После полуночи Прушевский пришел на свою квартиру – флигель во фруктовом саду, открыл окно в темноту и сел посидеть. Слабый местный ветер начинал иногда шевелить листья, но вскоре опять наступала тишина. Позади сада кто-то шел и пел свою песню; то был, наверно, счетовод с вечерних занятий или просто человек, которому скучно спать.
Вдалеке, на весу и без спасения, светила неясная звезда, и ближе она никогда не станет. Прушевский глядел на нее сквозь мутный воздух, время шло, и он сомневался:
– Либо мне погибнуть?
Прушевский не видел, кому бы он настолько требовался, чтоб непременно поддерживать себя до еще далекой смерти. Вместо надежды ему осталось лишь терпение, и где-то за чередою ночей, за опавшими, расцветшими и вновь погибшими садами, за встреченными и минувшими людьми существует его срок, когда придется лечь на койку, повернуться лицом к стене и скончаться, не сумев заплакать. На свете будет жить только его сестра, но она родит ребенка, и жалость к нему станет сильнее грусти по мертвому, разрушенному брату.
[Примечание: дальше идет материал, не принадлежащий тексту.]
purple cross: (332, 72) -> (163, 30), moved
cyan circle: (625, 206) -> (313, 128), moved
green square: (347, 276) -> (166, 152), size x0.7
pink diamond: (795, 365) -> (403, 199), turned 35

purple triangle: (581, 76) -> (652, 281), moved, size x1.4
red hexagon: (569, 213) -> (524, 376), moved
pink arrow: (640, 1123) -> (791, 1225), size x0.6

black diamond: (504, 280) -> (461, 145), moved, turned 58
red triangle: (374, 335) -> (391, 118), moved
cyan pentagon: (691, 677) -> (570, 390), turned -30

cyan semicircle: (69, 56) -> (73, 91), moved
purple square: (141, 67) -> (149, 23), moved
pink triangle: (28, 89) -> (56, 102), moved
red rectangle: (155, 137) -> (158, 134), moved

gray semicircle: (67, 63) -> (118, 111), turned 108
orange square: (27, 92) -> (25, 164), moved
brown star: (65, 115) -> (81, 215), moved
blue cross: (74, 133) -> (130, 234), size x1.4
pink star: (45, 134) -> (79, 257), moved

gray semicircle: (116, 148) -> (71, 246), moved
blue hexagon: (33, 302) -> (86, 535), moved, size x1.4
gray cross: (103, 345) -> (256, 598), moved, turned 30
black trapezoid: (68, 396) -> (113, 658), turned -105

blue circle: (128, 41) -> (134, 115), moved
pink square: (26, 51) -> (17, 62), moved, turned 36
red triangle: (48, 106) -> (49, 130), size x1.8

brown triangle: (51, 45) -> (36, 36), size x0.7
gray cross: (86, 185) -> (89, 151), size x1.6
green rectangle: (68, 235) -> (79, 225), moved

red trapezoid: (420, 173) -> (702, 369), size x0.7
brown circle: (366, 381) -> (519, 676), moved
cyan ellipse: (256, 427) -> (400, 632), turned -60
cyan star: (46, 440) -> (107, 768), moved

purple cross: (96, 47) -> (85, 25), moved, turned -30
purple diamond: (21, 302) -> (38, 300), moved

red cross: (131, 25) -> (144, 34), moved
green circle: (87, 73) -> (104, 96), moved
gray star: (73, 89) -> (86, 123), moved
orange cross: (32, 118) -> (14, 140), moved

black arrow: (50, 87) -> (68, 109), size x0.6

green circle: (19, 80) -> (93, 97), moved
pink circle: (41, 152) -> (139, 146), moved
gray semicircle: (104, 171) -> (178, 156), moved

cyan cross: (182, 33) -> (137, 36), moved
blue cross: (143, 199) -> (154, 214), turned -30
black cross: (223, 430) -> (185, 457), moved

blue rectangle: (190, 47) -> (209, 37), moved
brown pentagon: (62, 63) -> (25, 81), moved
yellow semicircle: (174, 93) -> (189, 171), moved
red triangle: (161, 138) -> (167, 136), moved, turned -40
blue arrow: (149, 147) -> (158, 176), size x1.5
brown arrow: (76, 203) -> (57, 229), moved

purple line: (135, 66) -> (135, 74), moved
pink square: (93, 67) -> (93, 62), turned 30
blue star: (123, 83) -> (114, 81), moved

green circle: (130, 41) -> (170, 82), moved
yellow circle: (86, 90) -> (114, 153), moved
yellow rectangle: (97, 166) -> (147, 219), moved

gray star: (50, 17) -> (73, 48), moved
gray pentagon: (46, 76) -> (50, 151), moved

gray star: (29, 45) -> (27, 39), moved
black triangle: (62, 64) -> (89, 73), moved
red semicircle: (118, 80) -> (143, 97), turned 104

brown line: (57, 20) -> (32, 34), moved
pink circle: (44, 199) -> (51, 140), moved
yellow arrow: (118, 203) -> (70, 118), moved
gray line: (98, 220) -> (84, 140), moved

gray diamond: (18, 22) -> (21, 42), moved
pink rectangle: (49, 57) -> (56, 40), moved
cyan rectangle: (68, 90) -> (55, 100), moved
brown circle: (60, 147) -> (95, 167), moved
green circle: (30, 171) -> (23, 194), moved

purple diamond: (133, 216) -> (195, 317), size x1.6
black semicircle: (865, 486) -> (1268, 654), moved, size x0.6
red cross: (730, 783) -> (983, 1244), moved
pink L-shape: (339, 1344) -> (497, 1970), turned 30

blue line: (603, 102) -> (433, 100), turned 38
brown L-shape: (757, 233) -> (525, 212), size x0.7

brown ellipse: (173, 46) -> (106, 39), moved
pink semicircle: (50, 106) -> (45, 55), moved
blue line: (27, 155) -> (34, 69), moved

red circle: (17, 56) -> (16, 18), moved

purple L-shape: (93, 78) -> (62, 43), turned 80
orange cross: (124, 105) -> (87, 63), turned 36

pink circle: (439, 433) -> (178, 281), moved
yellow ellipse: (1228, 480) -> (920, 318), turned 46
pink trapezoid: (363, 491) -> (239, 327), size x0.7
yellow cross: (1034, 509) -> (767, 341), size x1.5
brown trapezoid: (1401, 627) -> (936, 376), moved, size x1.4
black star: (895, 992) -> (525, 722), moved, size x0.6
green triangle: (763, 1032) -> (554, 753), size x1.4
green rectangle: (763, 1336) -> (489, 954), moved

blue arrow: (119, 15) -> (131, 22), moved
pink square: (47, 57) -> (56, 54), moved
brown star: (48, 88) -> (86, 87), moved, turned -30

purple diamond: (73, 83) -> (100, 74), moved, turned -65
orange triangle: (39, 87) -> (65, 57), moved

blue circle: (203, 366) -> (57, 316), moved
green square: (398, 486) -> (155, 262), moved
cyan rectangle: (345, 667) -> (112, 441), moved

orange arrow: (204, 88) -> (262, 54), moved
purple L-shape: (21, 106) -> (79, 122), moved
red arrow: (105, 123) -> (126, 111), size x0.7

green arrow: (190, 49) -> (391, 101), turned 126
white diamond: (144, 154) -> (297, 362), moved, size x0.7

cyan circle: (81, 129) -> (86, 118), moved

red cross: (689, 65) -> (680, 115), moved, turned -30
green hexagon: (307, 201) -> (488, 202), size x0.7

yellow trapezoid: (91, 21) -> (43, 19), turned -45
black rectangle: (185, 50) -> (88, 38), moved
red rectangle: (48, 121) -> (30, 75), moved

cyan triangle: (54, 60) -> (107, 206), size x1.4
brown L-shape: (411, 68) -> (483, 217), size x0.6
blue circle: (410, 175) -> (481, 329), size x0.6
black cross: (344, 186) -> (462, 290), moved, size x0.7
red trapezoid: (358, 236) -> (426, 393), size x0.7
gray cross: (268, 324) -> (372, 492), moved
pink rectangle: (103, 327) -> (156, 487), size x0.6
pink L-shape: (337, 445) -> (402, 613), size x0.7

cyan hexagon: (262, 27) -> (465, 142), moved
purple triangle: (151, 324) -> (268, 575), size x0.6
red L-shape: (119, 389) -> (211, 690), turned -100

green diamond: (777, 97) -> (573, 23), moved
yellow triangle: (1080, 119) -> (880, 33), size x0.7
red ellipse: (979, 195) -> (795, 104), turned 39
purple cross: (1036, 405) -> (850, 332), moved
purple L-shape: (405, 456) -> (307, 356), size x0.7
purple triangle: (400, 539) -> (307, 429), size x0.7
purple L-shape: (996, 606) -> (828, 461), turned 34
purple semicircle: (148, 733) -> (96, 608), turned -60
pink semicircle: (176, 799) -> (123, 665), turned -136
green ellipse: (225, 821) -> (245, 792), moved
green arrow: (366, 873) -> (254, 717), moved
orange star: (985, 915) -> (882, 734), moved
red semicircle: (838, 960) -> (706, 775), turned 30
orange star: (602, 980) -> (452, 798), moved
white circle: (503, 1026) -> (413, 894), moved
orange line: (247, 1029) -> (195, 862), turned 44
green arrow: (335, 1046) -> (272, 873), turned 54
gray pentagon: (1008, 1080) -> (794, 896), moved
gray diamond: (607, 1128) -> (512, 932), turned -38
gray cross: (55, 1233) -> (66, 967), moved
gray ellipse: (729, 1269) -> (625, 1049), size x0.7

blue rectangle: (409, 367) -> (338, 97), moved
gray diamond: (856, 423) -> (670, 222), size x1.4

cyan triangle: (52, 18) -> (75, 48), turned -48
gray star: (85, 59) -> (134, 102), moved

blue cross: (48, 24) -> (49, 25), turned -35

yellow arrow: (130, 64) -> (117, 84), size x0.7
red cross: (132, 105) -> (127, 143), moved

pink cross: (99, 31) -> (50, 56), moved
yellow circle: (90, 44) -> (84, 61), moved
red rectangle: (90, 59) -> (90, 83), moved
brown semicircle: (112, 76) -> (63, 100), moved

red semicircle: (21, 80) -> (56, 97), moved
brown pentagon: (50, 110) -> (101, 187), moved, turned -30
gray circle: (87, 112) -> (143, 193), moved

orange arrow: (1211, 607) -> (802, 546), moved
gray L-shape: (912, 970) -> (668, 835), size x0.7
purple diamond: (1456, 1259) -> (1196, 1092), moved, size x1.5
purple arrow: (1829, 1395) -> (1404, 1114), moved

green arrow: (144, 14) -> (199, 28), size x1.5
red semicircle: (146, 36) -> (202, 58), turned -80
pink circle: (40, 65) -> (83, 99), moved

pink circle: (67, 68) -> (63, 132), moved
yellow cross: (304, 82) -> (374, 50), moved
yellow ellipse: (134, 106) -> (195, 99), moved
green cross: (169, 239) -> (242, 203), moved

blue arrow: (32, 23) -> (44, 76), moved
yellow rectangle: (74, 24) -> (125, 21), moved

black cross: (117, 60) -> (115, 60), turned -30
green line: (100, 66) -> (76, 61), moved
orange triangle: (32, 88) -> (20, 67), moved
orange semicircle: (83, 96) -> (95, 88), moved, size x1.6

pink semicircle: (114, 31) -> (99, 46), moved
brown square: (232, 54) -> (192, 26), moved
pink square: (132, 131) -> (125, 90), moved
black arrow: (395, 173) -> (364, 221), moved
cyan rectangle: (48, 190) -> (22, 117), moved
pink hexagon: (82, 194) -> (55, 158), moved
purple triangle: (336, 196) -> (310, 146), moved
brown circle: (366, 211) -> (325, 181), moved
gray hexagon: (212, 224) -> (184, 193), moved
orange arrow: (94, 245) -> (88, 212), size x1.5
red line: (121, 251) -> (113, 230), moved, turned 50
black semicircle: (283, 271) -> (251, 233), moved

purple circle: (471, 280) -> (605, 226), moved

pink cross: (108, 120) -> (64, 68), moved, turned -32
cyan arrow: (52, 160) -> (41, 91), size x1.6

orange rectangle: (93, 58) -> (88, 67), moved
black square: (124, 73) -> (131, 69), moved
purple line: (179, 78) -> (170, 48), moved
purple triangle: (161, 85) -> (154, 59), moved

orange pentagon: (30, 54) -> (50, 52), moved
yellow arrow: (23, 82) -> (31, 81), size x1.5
– Лучше я умру, – подумал Прушевский. – Мною пользуются, но мне никто не рад. Завтра я напишу последнее письмо сестре, надо купить марку с утра.
И решив скончаться, он лег в кровать и заснул со счастьем равнодушия к жизни. Не успев еще почувствовать всего счастья, он от него проснулся в три часа пополуночи, и, осветив квартиру, сидел среди света и тишины, окруженный близкими яблонями, до самого рассвета, и тогда открыл окно, чтобы слышать птиц и шаги пешеходов[1].
После общего пробуждения в ночлежный барак землекопов пришел посторонний человек. Изо всех мастеровых его знал один только Козлов благодаря своим прошлым конфликтам. Это был товарищ Пашкин, председатель окрпрофсовета. Он имел уже пожилое лицо и согбенный корпус тела – не столько от числа годов, сколько от социальной нагрузки; от этих данных он говорил отечески и почти все знал или предвидел[2].
«Ну, что ж, – говорил он обычно во время трудности, – все равно счастье наступит исторически». И с покорностью наклонял унылую голову, которой уже нечего было думать.
Близ начатого котлована Пашкин постоял лицом к земле, как ко всякому производству.
– Темп тих, – произнес он мастеровым. – Зачем вы жалеете подымать производительность?